OPPO became China’s top-selling smartphone brand in the third quarter this year. Now the Chinese developer of Android handsets is taking on the rest of the world with the F1 Plus model, and the world is reacting now as other models vie with it for market share. The 5.5-inch device costs about $430 and features a decent 16-megapixel selfie camera, a generous 64 GB of internal storage and a crisp display. “If you’d like an iPhone 6S, but your budget won’t stretch, this could be a contender,” the news website TechRadar said in November.
It’s no iPhone, according to a deeper survey of reviews, but the remake of a popular sold-in-China model is expected to help build OPPO’s profile overseas.

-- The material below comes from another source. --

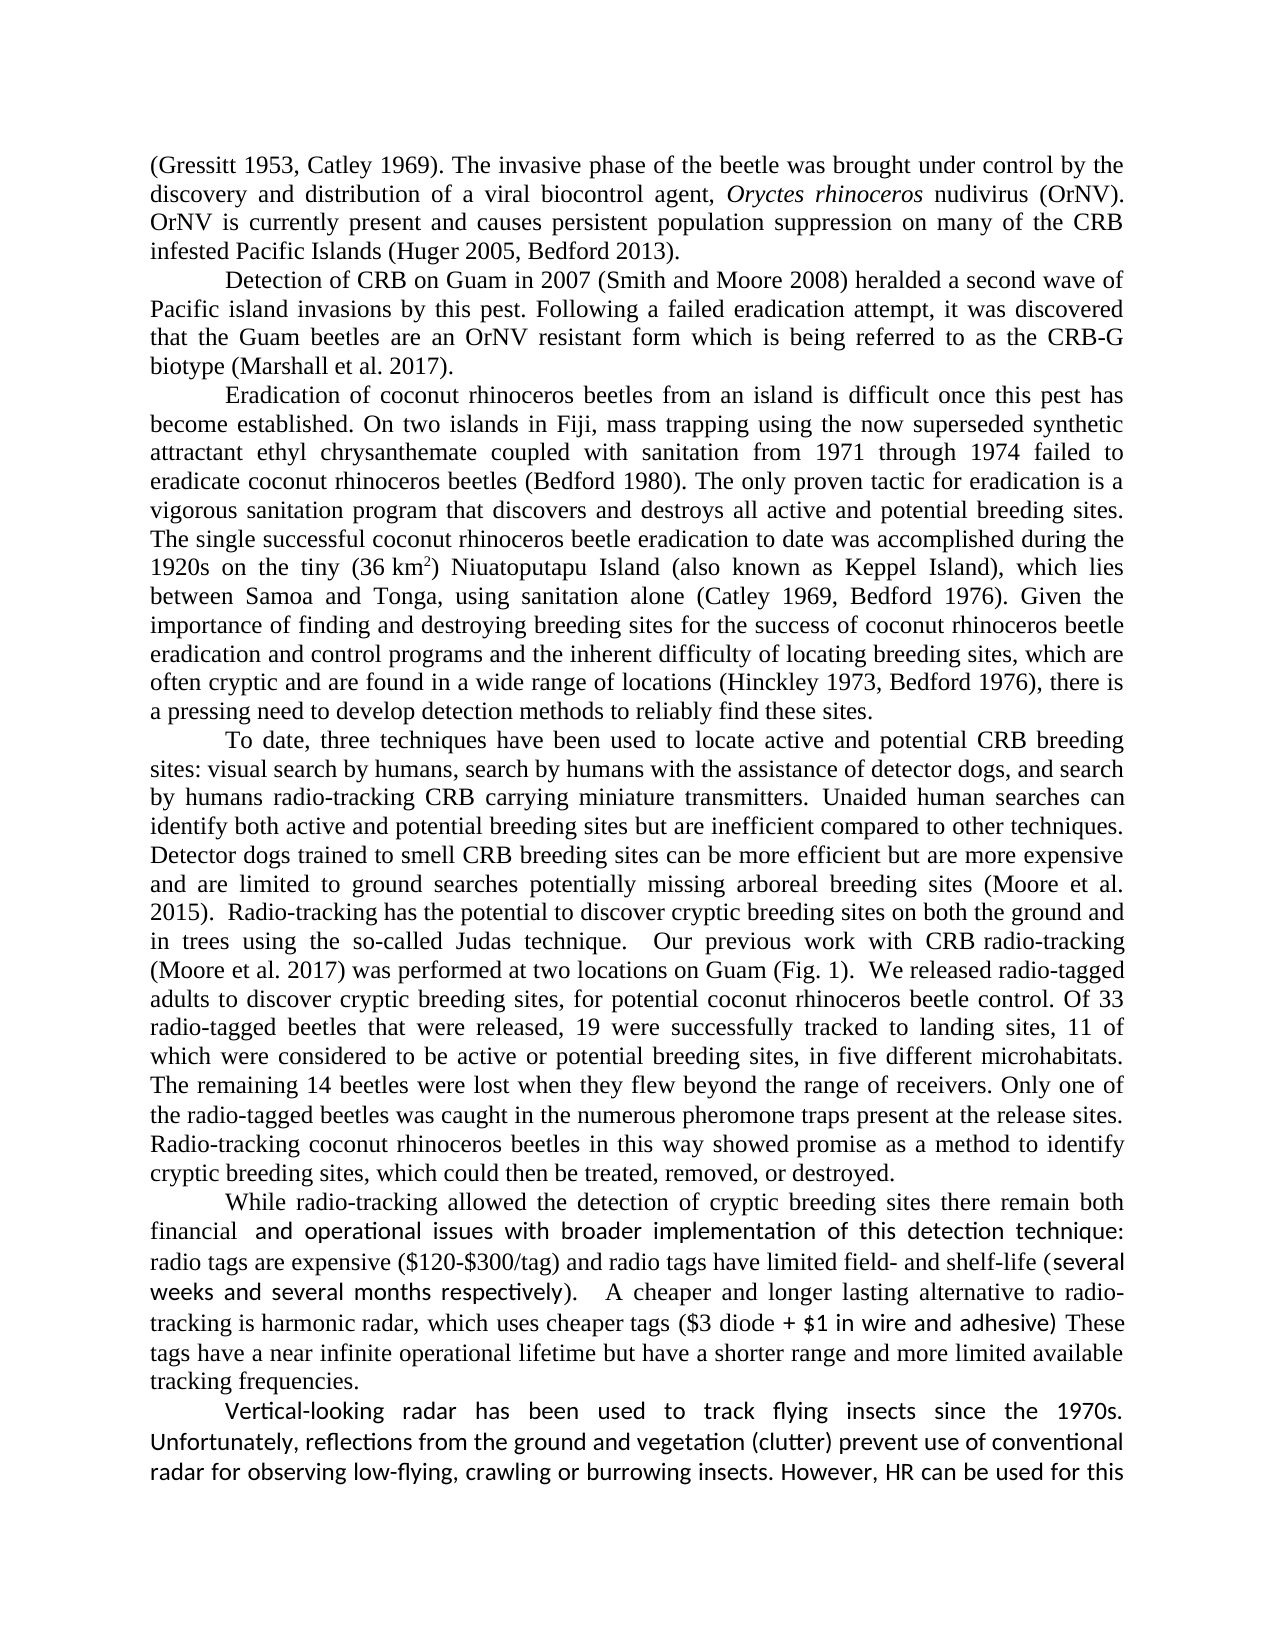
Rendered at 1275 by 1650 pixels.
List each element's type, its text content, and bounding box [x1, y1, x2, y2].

OPPO has been around since 2004, once as a developer of MP3 players and now part of the pack of upstart Chinese smartphone brands that also include Vivo and Xiaomi. It took a 17.5% share of the home market in the third quarter, up from 9.8% in the same period a year ago, due largely to its style of marketing, tech research firm IDC says. OPPO relies on traditional offline stores rather than deals with carriers. “Unlike Xiaomi, OPPO relies heavily on brick and mortar retailers,” says Aaron Lin, an analyst with the Taipei-based Marketing Intelligence & Consulting Institute. He estimates 300,000 physicaloutlets in just Asia.
The brand also ranks among the world’s top five smartphone brands. It’s a top rival for Samsung in India and Southeast Asia, for example. The F1 Plus (nothing to do with the car races) was released earlier in the year based on a similar model in China and aimed again at developing Asia as well as Africa.
But the F1 Plus needs a better processor, the tech news website Android Authority says. It uses a MediaTek chipset, not quite the A8 processor of the iPhone 6S. “With all due respect, I don’t see Oppo F1 Plus being targeted to power or heavy users in any which way,” one reader comments on Gsmarena.com. “And I say this being an owner of Oppo F1 Plus.” Battery life also may be uneven. E-mail notifications come slowly because the phone is is trying to save power, but the battery declines fast during a game of Minecraft, according to a Trusted Reviews author. The phone’s speaker also misses the sound quality of a late-model iPhone, the review says.
Android Authority even says the device also looks too much like an iPhone. That’s a perk, given the price gap, until you consider how much bad press Chinese brands of almost anything have received over the decades for copying Western counterparts.
You get what you pay for. Still, the F1 Plus and its Chinese domestic equivalent shipped 13 million units from March through September, giving OPPO its “best-selling model” or “hero model” of the year, says Linda Sui, director of wireless smartphone business at market research firm Strategy Analytics. Dwellers of smaller cities and rural parts of China are eagerly buying it, Sui said, while the developer is targeting users in India, Africa and other emerging smartphone markets.